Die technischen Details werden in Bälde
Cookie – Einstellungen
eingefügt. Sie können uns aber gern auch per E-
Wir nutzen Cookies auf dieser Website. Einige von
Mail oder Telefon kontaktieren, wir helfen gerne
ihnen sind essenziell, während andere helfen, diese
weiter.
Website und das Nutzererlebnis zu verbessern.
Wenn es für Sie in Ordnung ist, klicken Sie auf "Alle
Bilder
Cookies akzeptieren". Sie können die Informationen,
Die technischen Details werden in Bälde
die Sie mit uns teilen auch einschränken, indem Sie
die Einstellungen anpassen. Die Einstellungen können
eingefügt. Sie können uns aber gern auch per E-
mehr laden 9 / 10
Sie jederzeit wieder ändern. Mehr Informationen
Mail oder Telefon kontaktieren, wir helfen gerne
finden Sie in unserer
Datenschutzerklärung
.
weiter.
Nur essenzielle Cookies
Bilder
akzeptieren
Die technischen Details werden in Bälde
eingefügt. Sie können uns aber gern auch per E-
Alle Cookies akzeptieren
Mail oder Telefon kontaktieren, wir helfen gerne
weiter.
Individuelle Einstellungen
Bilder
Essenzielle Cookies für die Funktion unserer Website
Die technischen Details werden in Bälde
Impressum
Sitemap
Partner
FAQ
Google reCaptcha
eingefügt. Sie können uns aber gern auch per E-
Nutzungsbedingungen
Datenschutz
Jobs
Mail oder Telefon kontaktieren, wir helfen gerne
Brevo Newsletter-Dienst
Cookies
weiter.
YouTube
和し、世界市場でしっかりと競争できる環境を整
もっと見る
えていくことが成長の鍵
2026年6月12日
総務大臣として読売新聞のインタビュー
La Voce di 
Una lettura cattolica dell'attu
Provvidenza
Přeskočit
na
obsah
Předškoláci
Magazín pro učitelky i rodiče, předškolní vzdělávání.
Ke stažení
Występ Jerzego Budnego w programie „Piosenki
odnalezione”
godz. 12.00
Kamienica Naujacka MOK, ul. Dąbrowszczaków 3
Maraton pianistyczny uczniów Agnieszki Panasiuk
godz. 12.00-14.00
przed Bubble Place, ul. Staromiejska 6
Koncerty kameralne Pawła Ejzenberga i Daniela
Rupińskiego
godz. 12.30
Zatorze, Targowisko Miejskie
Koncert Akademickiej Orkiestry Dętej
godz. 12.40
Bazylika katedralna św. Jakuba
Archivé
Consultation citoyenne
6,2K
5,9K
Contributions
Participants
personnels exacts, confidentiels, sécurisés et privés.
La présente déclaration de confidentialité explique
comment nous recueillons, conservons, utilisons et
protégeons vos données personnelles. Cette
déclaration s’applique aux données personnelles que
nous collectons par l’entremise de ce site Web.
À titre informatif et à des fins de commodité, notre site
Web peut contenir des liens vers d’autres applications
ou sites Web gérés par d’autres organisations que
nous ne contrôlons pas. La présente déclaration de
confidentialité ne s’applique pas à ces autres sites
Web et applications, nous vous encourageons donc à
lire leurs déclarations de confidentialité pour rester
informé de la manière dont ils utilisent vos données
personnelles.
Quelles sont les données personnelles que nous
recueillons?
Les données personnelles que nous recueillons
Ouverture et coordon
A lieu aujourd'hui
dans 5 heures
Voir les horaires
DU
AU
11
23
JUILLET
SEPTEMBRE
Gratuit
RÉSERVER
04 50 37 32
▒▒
____________________
■ Work required: Report every line in the listing that holds the word "autres".

■ Solution:
Web peut contenir des liens vers d’autres applications
ou sites Web gérés par d’autres organisations que
confidentialité ne s’applique pas à ces autres sites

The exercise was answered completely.